Dame Jocelyn Fish | |
Birth Name: | Jocelyn Barbara Green |
Birth Date: | 29 September 1930 |
Birth Place: | Whangārei, New Zealand |
Death Place: | Hamilton, New Zealand |
Children: | 3 |
Occupation: | Schoolteacher |
Alma Mater: | Auckland University College |
Dame Jocelyn Barbara Fish (née Green; 29 September 1930 – 19 September 2021) was a New Zealand women's rights campaigner.
Fish was born Jocelyn Barbara Green, the daughter of Edna and John Green, at Whangārei on 29 September 1930.[1] She was educated at Whangarei High School and Hamilton High School, and went on to study at Auckland University College, graduating Bachelor of Arts in 1952.[1] [2] [3] She trained as a secondary school teacher, and taught at Fairfield College until her marriage to Robert John Malthus Fish, a farmer, in 1959.[1] [2] The couple had three children.[1]
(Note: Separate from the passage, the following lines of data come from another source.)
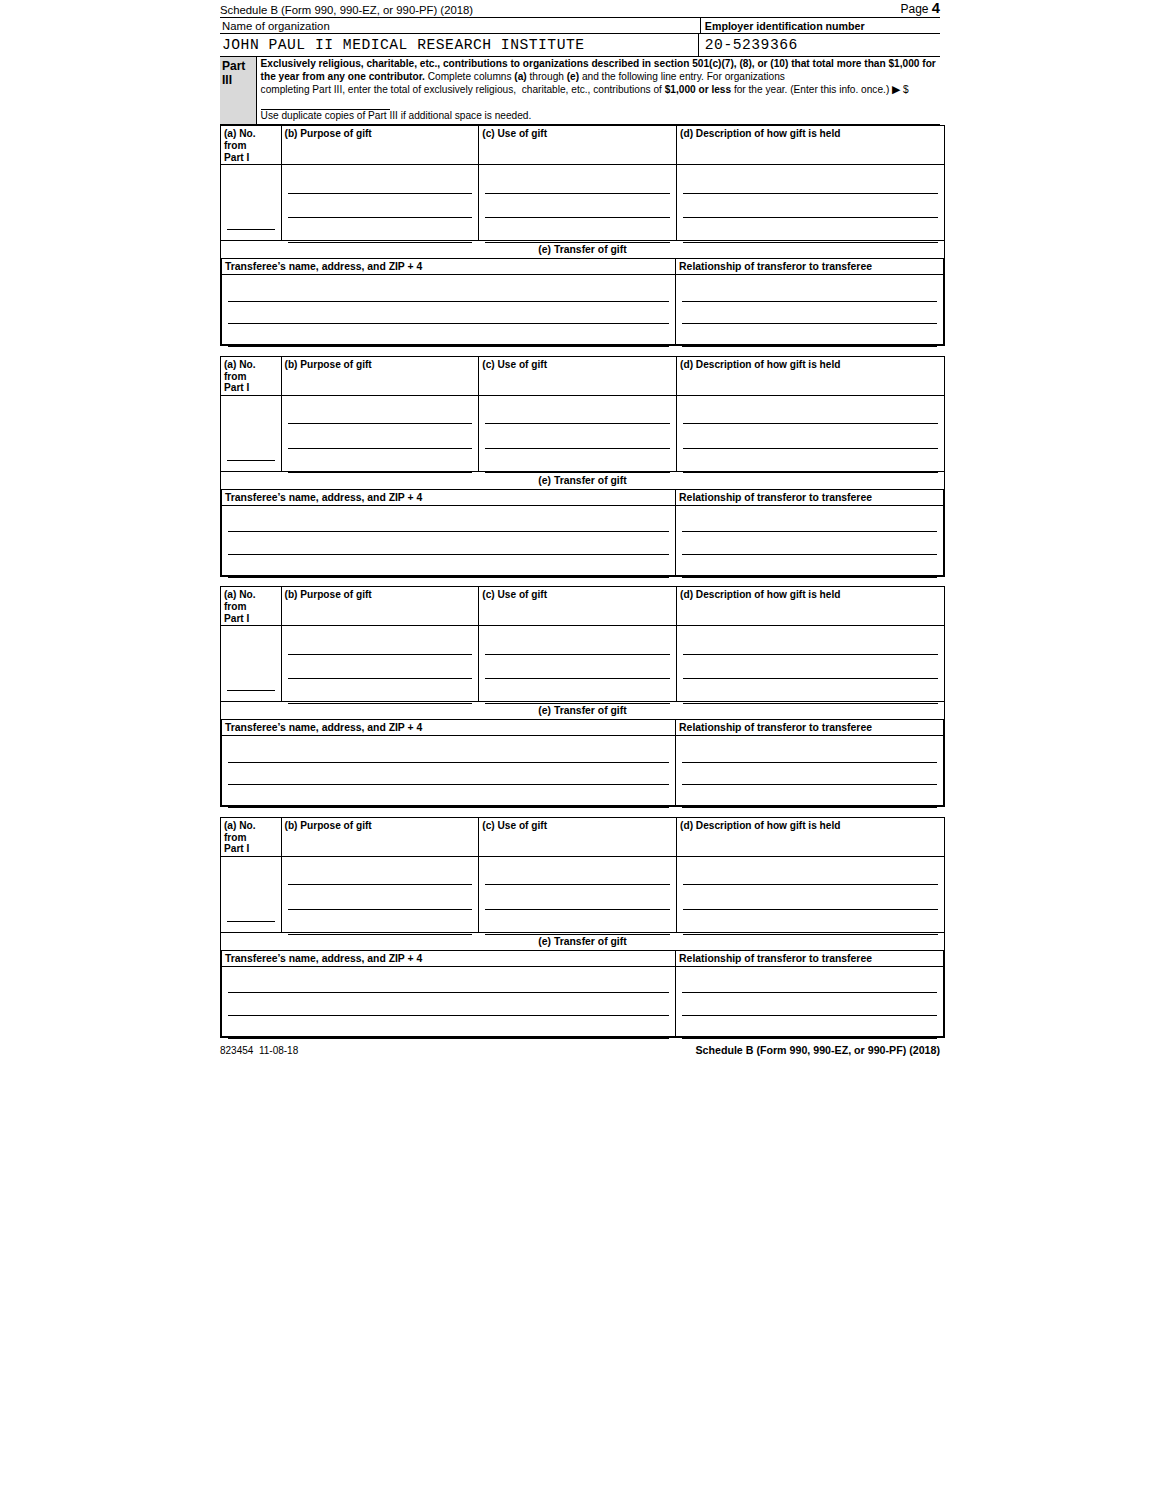Schedule B (Form 990, 990-EZ, or 990-PF) (2018)
Page 4
Name of organization
Employer identification number
JOHN PAUL II MEDICAL RESEARCH INSTITUTE
20-5239366
Part III
Exclusively religious, charitable, etc., contributions to organizations described in section 501(c)(7), (8), or (10) that total more than $1,000 for the year from any one contributor. Complete columns (a) through (e) and the following line entry. For organizations
completing Part III, enter the total of exclusively religious, charitable, etc., contributions of $1,000 or less for the year. (Enter this info. once.) ▶ $
Use duplicate copies of Part III if additional space is needed.
| (a) No. from Part I | (b) Purpose of gift | (c) Use of gift | (d) Description of how gift is held |
| (e) Transfer of gift |
| / Transferee’s name, address, and ZIP + 4 / Relationship of transferor to transferee / |
| (a) No. from Part I | (b) Purpose of gift | (c) Use of gift | (d) Description of how gift is held |
| (e) Transfer of gift |
| / Transferee’s name, address, and ZIP + 4 / Relationship of transferor to transferee / |
| (a) No. from Part I | (b) Purpose of gift | (c) Use of gift | (d) Description of how gift is held |
| (e) Transfer of gift |
| / Transferee’s name, address, and ZIP + 4 / Relationship of transferor to transferee / |
| (a) No. from Part I | (b) Purpose of gift | (c) Use of gift | (d) Description of how gift is held |
| (e) Transfer of gift |
| / Transferee’s name, address, and ZIP + 4 / Relationship of transferor to transferee / |
823454 11-08-18
Schedule B (Form 990, 990-EZ, or 990-PF) (2018)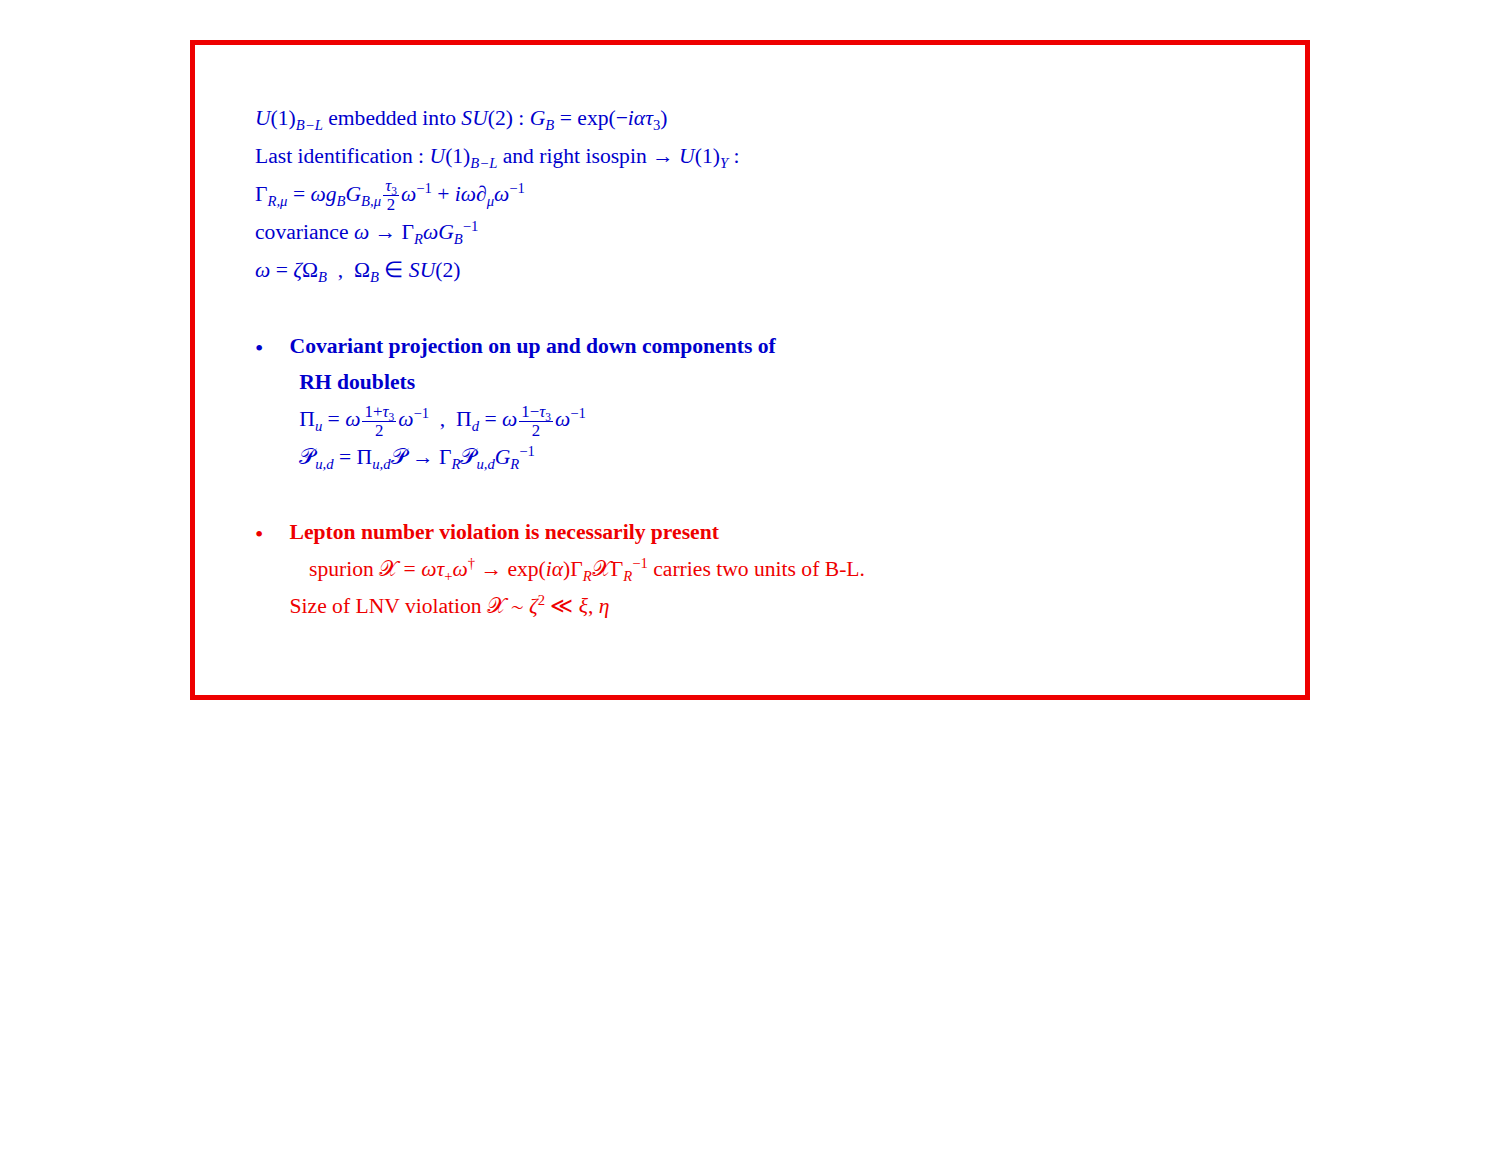U(1)B−L embedded into SU(2) : GB = exp(−iατ3)
Last identification : U(1)B−L and right isospin → U(1)Y :
ΓR,μ = ωgBGB,μ τ32 ω−1 + iω∂μω−1
covariance ω → ΓRωGB−1
ω = ζ ΩB , ΩB ∈ SU(2)
Covariant projection on up and down components of RH doublets Πu = ω 1+τ32 ω−1 , Πd = ω 1−τ32 ω−1 𝒫u,d = Πu,d𝒫 → ΓR𝒫u,dGR−1
Lepton number violation is necessarily present spurion 𝒳 = ωτ+ω† → exp(iα)ΓR𝒳ΓR−1 carries two units of B-L. Size of LNV violation 𝒳 ∼ ζ2 ≪ ξ, η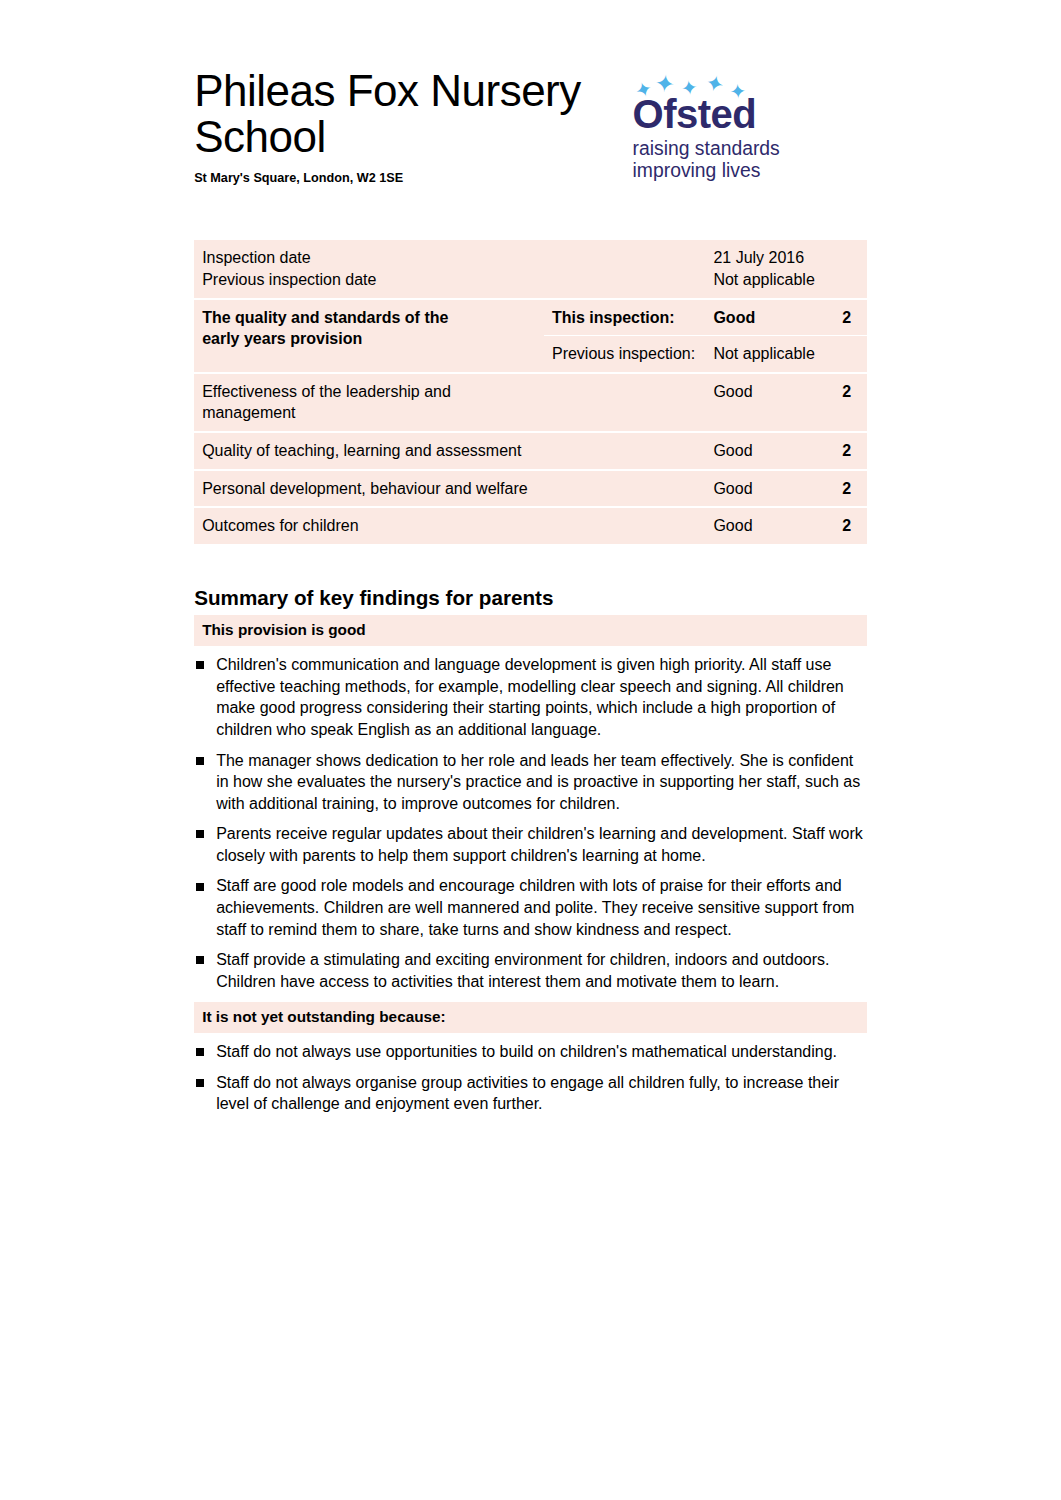Phileas Fox Nursery
School
St Mary's Square, London, W2 1SE
✦✦✦✦✦
Ofsted
raising standards
improving lives
| Inspection date Previous inspection date | | 21 July 2016 Not applicable | |
| The quality and standards of the early years provision | This inspection: | Good | 2 |
| Previous inspection: | Not applicable | |
| Effectiveness of the leadership and management | | Good | 2 |
| Quality of teaching, learning and assessment | | Good | 2 |
| Personal development, behaviour and welfare | | Good | 2 |
| Outcomes for children | | Good | 2 |
Summary of key findings for parents
This provision is good
Children's communication and language development is given high priority. All staff use effective teaching methods, for example, modelling clear speech and signing. All children make good progress considering their starting points, which include a high proportion of children who speak English as an additional language.
The manager shows dedication to her role and leads her team effectively. She is confident in how she evaluates the nursery's practice and is proactive in supporting her staff, such as with additional training, to improve outcomes for children.
Parents receive regular updates about their children's learning and development. Staff work closely with parents to help them support children's learning at home.
Staff are good role models and encourage children with lots of praise for their efforts and achievements. Children are well mannered and polite. They receive sensitive support from staff to remind them to share, take turns and show kindness and respect.
Staff provide a stimulating and exciting environment for children, indoors and outdoors. Children have access to activities that interest them and motivate them to learn.
It is not yet outstanding because:
Staff do not always use opportunities to build on children's mathematical understanding.
Staff do not always organise group activities to engage all children fully, to increase their level of challenge and enjoyment even further.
In 1980, Jocelyn Fish was elected as a Piako County councillor, the first woman in that role, and served until 1989.[2] She was national president of the National Council of Women from 1986 to 1990, and served as a member of the Film and Literature Board of Review between 1981 and 1984.[2] She was a member of the New Zealand national commission of UNESCO between 1989 and 1995, and was one of a group of women who lobbied for 1993 to be recognised as Women's Suffrage Year in New Zealand.[2]
Fish died in Hamilton on 19 September 2021, aged 90.[4] [5]
In 1990, Fish received the New Zealand 1990 Commemoration Medal.[1] The following year, in the 1991 Queen's Birthday Honours, she was appointed a Commander of the Order of the British Empire, for services to the community, and in 1993 she was awarded the New Zealand Suffrage Centennial Medal.[6] In the 2001 New Year Honours, Fish was appointed a Distinguished Companion of the New Zealand Order of Merit, for services to women and the community,[7] and in 2009, following the restoration of titular honours by the New Zealand government, she accepted redesignation as a Dame Companion of the New Zealand Order of Merit.[8]